I’m dancing in my bedroom. Tears in my eyes. Watching my body move in the mirror. God, I seriously look so pretty crying. My reflection moves her perfect mouth along to Primadonna, which turns into laughter, which turns into loud, indulgent sobbing. I sniff some poppers. After a few months of trial and error I finally have my perfect hour-long curated listening experience for hitting poppers and crying. My first instinct when it comes to grieving rituals is self-destruction. What else do you do when your best friend dies?

It’s funny how being sad about other things brings up my feelings about him. Earlier today I received a call where they let me know that due to administrative issues my bottom surgery is going to be postponed. I’m staring at the wall while the devastation sinks Then I cry. I cry and I cry.
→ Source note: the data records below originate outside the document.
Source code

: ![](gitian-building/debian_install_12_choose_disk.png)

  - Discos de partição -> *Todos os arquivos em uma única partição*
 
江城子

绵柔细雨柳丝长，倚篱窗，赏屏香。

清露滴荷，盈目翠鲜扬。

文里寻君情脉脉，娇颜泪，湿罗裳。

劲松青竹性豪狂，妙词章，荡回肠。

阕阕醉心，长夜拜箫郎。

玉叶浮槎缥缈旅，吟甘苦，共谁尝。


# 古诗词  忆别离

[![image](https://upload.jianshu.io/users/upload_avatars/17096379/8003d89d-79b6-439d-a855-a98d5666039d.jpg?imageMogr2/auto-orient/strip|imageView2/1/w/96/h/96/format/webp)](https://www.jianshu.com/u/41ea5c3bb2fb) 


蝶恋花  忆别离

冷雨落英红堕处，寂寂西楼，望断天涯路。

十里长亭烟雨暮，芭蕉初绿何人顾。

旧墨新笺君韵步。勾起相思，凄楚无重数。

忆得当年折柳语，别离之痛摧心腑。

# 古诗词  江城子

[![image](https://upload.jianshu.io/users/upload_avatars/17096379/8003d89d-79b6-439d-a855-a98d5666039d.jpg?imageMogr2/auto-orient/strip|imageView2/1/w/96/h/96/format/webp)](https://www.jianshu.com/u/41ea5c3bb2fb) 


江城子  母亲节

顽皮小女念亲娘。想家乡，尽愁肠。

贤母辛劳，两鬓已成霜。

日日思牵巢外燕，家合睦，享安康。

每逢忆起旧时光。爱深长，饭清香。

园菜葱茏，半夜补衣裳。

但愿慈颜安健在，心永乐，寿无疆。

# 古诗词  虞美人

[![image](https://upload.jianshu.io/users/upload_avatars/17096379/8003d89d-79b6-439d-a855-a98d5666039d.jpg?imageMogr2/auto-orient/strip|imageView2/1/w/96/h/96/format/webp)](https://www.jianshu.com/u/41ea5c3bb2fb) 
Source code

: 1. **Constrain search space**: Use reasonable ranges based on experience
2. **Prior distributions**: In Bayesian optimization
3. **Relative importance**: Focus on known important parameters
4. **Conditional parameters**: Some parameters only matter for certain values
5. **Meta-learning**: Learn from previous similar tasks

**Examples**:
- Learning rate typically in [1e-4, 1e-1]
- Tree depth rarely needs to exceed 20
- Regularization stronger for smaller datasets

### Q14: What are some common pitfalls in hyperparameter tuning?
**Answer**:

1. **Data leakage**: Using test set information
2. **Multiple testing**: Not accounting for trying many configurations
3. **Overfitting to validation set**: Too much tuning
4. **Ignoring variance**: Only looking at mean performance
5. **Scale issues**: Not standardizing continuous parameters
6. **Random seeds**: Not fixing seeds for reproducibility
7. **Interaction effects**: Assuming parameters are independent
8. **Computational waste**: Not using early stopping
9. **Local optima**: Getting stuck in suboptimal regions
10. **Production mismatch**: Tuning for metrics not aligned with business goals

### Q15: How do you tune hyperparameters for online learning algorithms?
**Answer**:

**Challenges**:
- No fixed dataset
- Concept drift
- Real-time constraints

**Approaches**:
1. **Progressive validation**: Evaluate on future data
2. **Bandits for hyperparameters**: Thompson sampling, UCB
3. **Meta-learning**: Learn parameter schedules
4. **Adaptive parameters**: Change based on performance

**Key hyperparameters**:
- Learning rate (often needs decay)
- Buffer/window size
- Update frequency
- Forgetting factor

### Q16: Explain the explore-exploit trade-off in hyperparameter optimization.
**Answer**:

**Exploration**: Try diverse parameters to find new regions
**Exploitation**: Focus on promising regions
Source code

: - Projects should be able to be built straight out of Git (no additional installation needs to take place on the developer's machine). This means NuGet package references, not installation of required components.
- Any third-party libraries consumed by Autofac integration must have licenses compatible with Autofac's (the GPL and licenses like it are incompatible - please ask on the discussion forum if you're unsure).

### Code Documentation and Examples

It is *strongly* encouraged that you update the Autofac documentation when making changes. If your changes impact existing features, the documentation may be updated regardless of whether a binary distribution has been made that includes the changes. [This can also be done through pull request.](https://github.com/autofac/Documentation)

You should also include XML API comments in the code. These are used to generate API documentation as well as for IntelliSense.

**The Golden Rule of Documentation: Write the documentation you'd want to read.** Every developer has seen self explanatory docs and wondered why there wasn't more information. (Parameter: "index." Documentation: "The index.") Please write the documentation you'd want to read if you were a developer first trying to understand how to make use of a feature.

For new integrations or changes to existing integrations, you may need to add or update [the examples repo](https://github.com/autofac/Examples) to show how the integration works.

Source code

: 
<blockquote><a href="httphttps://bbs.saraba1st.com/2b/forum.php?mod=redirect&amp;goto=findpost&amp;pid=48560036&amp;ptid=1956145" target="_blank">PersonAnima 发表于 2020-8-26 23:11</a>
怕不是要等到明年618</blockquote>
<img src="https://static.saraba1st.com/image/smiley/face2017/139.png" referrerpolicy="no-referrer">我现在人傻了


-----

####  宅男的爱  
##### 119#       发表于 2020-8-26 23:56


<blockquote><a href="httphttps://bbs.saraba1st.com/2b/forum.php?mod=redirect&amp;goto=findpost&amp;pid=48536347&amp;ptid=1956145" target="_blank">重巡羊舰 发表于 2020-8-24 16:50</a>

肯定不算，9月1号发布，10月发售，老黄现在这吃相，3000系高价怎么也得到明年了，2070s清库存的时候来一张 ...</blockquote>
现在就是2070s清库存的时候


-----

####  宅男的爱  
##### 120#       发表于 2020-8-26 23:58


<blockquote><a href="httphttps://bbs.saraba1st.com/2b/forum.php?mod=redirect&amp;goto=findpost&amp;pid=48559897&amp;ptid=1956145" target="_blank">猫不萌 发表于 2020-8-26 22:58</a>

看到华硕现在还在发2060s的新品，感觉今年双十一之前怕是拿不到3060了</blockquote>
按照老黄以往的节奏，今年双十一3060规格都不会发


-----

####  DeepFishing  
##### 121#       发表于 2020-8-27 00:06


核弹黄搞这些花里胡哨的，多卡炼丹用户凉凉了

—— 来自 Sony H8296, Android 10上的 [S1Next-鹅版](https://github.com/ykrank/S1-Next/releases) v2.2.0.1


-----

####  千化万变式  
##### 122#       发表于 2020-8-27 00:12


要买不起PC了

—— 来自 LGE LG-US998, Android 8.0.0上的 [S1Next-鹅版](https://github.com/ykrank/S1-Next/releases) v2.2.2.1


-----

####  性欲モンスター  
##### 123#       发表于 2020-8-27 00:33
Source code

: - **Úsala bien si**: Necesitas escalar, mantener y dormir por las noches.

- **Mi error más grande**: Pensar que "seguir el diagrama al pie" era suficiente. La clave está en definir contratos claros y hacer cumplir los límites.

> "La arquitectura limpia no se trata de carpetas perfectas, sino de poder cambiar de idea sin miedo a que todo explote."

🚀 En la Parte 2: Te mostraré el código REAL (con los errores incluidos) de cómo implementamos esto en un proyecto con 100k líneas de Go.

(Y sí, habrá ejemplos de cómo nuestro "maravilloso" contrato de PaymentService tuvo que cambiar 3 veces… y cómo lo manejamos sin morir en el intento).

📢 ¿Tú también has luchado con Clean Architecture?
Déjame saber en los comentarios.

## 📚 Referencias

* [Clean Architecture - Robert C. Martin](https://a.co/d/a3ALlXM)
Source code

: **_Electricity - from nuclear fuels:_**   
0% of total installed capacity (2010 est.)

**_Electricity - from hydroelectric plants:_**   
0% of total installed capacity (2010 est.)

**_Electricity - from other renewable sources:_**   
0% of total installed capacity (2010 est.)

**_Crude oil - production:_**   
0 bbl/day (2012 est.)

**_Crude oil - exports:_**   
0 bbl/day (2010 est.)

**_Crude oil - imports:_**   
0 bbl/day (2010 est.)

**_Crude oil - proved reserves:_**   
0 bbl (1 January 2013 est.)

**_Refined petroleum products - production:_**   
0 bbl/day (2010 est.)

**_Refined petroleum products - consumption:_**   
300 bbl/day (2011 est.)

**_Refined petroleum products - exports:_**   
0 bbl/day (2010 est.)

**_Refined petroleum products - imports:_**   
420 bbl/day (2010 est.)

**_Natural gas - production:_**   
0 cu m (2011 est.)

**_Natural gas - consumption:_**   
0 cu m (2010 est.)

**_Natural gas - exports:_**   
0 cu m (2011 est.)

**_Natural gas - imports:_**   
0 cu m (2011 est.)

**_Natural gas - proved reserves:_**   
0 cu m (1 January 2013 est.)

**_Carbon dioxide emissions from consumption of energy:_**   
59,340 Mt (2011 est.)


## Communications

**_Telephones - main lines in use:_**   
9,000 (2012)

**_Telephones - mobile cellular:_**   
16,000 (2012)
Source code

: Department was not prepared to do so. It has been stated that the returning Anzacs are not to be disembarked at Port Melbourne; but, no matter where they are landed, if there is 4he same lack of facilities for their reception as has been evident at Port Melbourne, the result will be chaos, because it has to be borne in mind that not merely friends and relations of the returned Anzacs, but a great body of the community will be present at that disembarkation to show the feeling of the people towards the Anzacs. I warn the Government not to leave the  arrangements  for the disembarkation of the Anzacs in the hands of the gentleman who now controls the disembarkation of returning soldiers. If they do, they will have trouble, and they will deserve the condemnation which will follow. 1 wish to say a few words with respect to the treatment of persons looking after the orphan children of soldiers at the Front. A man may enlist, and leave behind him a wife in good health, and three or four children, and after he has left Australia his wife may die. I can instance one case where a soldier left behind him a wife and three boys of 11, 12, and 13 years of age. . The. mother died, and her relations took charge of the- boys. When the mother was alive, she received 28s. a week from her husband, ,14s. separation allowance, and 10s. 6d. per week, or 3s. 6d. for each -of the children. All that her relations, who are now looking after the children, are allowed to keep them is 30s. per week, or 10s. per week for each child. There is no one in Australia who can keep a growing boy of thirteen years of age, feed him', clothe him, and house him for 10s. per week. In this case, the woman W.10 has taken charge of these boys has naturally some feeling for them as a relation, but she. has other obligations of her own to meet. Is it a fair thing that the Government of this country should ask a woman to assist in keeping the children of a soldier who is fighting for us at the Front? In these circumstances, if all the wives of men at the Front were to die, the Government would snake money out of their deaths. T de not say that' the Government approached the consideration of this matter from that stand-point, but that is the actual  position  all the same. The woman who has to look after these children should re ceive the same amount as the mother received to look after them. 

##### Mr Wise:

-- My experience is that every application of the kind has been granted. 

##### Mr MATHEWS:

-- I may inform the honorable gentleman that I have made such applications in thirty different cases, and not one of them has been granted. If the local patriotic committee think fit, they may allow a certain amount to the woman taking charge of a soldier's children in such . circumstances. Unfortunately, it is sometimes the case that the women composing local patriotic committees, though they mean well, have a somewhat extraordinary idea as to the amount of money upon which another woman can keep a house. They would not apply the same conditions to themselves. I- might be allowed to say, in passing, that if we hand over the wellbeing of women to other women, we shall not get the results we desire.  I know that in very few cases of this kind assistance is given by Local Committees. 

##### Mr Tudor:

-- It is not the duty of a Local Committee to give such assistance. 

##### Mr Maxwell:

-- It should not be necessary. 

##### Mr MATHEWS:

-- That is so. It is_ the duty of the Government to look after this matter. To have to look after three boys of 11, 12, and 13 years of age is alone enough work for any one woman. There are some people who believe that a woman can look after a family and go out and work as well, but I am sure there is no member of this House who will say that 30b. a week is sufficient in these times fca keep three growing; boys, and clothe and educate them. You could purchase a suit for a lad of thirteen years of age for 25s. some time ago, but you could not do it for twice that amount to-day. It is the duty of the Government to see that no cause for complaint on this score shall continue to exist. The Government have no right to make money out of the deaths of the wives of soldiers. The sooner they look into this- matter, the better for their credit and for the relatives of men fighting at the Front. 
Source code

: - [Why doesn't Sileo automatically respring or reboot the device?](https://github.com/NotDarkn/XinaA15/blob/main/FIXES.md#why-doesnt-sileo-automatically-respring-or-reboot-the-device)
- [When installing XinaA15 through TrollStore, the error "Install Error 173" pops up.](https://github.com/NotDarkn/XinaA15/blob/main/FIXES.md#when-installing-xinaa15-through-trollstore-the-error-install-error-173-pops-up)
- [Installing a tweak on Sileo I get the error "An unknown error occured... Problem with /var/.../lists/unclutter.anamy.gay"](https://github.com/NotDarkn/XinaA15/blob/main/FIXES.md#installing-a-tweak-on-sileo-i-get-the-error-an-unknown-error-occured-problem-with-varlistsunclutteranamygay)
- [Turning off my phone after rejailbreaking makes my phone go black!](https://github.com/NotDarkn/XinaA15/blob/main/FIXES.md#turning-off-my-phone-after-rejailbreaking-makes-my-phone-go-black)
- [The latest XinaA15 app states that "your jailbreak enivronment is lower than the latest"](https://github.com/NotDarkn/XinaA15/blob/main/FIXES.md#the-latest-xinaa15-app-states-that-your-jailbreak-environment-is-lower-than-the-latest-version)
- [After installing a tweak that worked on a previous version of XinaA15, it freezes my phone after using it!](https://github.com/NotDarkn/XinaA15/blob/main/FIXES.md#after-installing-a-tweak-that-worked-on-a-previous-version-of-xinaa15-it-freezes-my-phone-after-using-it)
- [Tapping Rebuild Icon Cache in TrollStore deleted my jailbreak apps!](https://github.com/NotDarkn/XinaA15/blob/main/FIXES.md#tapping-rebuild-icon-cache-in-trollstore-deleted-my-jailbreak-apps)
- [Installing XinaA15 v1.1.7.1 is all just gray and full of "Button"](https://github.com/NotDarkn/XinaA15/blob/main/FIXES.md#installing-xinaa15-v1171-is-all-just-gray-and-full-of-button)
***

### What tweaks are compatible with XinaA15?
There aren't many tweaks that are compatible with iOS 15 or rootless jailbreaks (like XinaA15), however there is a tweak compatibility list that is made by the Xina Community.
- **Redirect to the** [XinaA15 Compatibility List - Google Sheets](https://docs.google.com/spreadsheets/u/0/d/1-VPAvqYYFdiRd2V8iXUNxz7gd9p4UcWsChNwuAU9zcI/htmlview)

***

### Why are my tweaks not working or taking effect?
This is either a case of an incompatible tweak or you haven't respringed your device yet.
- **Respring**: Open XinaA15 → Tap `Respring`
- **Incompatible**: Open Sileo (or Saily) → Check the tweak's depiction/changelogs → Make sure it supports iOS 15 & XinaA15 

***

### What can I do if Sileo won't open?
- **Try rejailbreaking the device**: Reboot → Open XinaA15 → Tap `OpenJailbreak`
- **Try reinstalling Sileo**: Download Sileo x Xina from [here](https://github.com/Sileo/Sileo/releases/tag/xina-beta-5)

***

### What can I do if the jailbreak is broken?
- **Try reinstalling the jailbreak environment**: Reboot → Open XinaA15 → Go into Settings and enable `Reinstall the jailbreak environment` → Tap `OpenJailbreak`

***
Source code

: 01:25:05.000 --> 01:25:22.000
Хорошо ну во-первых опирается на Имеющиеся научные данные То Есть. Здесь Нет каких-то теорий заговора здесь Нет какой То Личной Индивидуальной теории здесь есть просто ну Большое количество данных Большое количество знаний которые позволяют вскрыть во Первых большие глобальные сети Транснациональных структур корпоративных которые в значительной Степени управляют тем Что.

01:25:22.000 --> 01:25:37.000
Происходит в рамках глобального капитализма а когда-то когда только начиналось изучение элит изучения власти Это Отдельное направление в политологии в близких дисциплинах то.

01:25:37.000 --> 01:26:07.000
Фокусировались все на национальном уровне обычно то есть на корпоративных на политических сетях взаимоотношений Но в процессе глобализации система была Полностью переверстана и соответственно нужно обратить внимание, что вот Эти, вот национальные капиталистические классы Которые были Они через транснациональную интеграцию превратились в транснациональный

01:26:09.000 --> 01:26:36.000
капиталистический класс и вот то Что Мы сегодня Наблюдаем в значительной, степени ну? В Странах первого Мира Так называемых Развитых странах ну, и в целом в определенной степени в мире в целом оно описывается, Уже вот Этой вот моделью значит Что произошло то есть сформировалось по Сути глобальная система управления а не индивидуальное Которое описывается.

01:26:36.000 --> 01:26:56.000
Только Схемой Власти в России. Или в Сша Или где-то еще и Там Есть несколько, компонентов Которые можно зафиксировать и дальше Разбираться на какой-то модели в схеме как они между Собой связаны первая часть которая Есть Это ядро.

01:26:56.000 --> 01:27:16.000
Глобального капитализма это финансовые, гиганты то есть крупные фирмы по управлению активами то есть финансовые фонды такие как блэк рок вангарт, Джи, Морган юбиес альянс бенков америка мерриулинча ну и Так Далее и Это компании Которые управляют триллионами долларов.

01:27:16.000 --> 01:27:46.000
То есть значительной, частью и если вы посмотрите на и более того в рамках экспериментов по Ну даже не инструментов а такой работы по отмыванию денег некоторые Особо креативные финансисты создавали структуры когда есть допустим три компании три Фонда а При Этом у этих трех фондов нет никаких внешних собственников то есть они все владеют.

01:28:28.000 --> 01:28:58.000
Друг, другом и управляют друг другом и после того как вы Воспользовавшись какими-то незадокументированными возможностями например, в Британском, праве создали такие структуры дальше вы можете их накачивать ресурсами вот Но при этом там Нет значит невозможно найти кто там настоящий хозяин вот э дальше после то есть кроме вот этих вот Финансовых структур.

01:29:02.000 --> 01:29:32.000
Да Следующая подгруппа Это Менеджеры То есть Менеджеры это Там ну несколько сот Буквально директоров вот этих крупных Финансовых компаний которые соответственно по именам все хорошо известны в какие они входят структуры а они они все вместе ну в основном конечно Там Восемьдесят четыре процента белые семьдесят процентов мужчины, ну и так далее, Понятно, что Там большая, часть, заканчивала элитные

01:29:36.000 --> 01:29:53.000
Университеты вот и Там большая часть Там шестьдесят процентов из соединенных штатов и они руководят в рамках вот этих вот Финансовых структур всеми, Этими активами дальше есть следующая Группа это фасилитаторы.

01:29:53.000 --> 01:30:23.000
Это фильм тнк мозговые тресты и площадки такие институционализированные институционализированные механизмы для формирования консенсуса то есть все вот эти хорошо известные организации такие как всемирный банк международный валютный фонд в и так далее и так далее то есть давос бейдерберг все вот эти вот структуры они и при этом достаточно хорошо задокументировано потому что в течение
Just like I’m doing now, watching myself in the mirror, missing Michael, envisioning him here with me. His raspy voice. The smell of light blue American Spirits or Marlboro Reds on his clothes, depending on his mood. His arms, stronger than I expect now, squeezing me until my sorrow disintegrates and there’s only love left in the room.



New Year’s Day 2024.

I am at Knockdown Center with some artsy gay friends. Everyone in my group is either making out or completely enthralled by the lights and music. I’ve been dancing for what feels like my entire life. In my mind’s eye, I’m playing out cool, esoteric conversations with myself that I could never hope to remember in five minutes. And of course, I’m thinking about how much I miss Michael. I say it out loud, like I always do on the dance floor: I love you, Michael. Wish you were here. I imagine putting my arms around him for a second.

Then, suddenly, a thought occurs that fills me up with black sludge. It feels sinful. It is sinful. Whether I like it or not, I realize that I am moving on. Just by waking up every morning and sleeping every night. I hate it. My choice now lies in whether or not I choose to resist.

I start to feel my throat getting tight. My body barely keeps up with the music. Then, tears. I excuse myself.

Outside, I try to dab off my tears without ruining my 2010 Taylor Momsen eye makeup. I meet a baby faced twink smoking alone. Light blue American Spirits. We briefly get to know each other. They’re from Kentucky or Delaware. They’re a barback or something who lives with three roommates in Ridgewood. We both saw 100 gecs here last month. I tell them my bottom surgery is coming up. They get excited about it, and jab me when I hesitate to say I’m excited too. It is exciting. I’m excited. I have something to look forward to. I go back inside because I’m freezing my tits off. I hug all my friends and get back to dancing.

In bed that night, I can’t sleep. If Michael were here he’d be smoking cigarettes on my bed while I play him songs on my omnichord. I catch a glimpse of myself in the mirror.

So much has changed since the last time Michael saw me. My hips are wider. My hair is longer. My boobs actually look like boobs. And pretty soon, bottom surgery. For a second, I’m worried that one day when we’re reunited in heaven or whatever, so much will have changed that he might not recognize me. But when I catch my reflection, she’s laughing back at me. I tuck myself in, count the days until my surgery and squeeze my pillow until I doze off.



New Year’s Eve 2023.

Michael and I are at my apartment winding down. Before he gets in bed he asks if we should try hooking up.

We’re compatible in every other way. Wouldn’t it be great if we had really hot sex?

Last time you said you weren’t into me as a girl.

I think that’s changed.

We try it. It’s funnier than it is hot. We both laugh and laugh and thank every possible god there is that we share each other’s feelings. We spoon for awhile before drifting off to sleep.